A googol has no special significance in mathematics. However, it is useful when comparing with other very large quantities such as the number of subatomic particles in the visible universe or the number of hypothetical possibilities in a chess game. … To give a sense of how big a googol really is, the mass of an electron, just under 10^−30 kg, can be compared to the mass of the visible universe, estimated at between 10^50 and 10^60 kg. It is a ratio in the order of about 10^80 to 10^90, or only about one ten-billionth of a googol (0.00000001% of a googol).
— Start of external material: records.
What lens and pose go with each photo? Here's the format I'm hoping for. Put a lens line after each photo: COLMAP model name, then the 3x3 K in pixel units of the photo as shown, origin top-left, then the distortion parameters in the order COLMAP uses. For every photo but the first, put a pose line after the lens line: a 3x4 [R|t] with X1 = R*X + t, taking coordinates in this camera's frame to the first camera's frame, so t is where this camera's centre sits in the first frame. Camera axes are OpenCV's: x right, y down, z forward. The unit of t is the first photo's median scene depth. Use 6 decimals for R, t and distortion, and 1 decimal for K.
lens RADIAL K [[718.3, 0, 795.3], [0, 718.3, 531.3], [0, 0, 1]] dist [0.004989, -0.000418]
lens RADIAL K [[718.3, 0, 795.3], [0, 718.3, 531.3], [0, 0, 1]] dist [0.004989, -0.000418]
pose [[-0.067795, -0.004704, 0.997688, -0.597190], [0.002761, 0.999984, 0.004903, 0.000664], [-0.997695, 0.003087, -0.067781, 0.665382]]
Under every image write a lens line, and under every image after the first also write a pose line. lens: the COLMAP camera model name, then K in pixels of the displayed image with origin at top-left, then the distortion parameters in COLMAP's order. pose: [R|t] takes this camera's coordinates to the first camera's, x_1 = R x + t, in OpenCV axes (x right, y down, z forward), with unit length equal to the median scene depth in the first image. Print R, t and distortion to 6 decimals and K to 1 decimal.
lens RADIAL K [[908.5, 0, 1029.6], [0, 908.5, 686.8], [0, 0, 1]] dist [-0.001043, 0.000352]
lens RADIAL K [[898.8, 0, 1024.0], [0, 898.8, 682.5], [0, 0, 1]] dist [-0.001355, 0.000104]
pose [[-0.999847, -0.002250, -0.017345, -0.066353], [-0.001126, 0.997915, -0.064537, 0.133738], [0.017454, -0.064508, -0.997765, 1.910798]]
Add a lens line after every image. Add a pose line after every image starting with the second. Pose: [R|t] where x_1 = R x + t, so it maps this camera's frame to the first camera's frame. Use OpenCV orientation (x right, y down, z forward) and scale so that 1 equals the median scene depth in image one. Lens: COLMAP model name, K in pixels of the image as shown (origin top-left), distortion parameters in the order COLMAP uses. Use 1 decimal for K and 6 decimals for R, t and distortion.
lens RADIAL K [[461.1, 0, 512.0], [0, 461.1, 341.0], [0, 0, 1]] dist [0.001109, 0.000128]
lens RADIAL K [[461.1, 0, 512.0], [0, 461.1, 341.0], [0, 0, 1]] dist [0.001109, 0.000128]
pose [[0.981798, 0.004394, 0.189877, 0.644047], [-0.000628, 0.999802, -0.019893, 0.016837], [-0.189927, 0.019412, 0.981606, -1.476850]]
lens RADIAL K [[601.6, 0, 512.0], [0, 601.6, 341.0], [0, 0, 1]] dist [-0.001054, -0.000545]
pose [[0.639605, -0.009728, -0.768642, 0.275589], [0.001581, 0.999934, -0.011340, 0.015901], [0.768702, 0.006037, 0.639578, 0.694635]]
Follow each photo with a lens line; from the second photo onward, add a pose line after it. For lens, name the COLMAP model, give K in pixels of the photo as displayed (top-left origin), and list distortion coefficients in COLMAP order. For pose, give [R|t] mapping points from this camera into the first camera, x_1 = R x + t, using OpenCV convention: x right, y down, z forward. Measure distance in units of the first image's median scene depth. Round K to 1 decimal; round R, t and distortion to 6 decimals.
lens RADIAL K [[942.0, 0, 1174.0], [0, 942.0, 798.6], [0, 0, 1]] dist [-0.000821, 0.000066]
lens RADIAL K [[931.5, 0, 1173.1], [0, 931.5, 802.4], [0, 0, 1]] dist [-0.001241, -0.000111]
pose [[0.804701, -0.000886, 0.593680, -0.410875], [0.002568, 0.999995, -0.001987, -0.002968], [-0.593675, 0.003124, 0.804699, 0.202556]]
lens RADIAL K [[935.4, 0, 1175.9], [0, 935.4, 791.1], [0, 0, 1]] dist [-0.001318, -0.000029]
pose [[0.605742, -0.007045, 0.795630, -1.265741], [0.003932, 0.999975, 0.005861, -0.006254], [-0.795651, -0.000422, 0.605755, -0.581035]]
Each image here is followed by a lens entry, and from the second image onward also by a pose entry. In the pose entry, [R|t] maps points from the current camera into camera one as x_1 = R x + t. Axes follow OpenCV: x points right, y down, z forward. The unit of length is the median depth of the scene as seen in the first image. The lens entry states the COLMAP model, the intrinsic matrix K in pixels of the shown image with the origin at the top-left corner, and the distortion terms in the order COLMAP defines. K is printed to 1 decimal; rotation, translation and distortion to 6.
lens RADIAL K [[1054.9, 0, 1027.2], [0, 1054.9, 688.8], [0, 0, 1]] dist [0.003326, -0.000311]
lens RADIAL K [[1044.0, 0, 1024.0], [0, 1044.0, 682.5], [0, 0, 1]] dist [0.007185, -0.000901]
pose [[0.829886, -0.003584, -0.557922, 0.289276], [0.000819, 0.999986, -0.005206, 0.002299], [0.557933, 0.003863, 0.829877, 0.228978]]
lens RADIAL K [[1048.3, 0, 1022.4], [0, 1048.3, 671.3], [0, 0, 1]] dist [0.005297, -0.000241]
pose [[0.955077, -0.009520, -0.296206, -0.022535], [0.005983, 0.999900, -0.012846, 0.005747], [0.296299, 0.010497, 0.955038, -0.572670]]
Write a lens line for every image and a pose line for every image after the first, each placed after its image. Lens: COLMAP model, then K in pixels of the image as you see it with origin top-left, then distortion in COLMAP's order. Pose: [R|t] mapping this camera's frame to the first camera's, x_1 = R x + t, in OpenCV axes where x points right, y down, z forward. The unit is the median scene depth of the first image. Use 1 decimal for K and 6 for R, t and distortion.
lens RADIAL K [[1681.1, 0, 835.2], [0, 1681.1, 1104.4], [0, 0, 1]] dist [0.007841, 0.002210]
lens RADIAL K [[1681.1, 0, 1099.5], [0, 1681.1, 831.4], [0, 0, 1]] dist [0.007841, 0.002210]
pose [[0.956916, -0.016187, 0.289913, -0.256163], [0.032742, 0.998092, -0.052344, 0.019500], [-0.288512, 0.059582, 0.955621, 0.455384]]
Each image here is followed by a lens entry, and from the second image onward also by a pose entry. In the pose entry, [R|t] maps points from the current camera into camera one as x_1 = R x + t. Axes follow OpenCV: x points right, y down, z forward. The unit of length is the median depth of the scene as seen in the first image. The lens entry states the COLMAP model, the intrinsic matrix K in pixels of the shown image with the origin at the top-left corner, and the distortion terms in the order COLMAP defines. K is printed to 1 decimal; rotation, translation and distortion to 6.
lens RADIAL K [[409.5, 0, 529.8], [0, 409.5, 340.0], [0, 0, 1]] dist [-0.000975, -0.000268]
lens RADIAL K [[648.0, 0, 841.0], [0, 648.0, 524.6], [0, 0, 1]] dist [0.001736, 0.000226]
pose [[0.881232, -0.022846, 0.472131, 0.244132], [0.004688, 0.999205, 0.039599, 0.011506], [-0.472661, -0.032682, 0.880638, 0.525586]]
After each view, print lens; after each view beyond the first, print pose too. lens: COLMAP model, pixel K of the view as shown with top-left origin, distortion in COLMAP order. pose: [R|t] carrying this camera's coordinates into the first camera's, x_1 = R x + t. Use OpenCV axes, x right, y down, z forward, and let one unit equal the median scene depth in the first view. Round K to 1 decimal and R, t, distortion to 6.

Here’s the key reference: “The decay time for a supermassive black hole of roughly 1 galaxy-mass (10^11 solar masses) due to Hawking radiation is on the order of 10^100 years. Therefore, the heat death of the universe is lower-bounded to occur a googol years in the future.”

And then there’s the googolpex, an even larger number: “A googolplex is the number 10^googol, or equivalently, 10^(10^100). Written out in ordinary decimal notation, it is 1 followed by 10^100 zeroes, that is, a 1 followed by a googol of zeroes.”

One googol is presumed to be greater than the number of atoms in the observable universe, which has been estimated to be approximately 10^78. Thus, in the physical world, it is difficult to give examples of numbers that compare to the vastly greater googolplex. However, in analyzing quantum states and black holes, physicist Don Page writes that “determining experimentally whether or not information is lost down black holes of solar mass … would require more than 10^(10^76.96) measurements to give a rough determination of the final density matrix after a black hole evaporates”. The end of the Universe via Big Freeze without proton decay is expected to be around 10^(10^75) years into the future.

So, “physics says what?” — incomprehensible numbers, practically infinite times. Yikes!

See, for example, the “Closer To Truth” video interview “The Physics of Eternity.”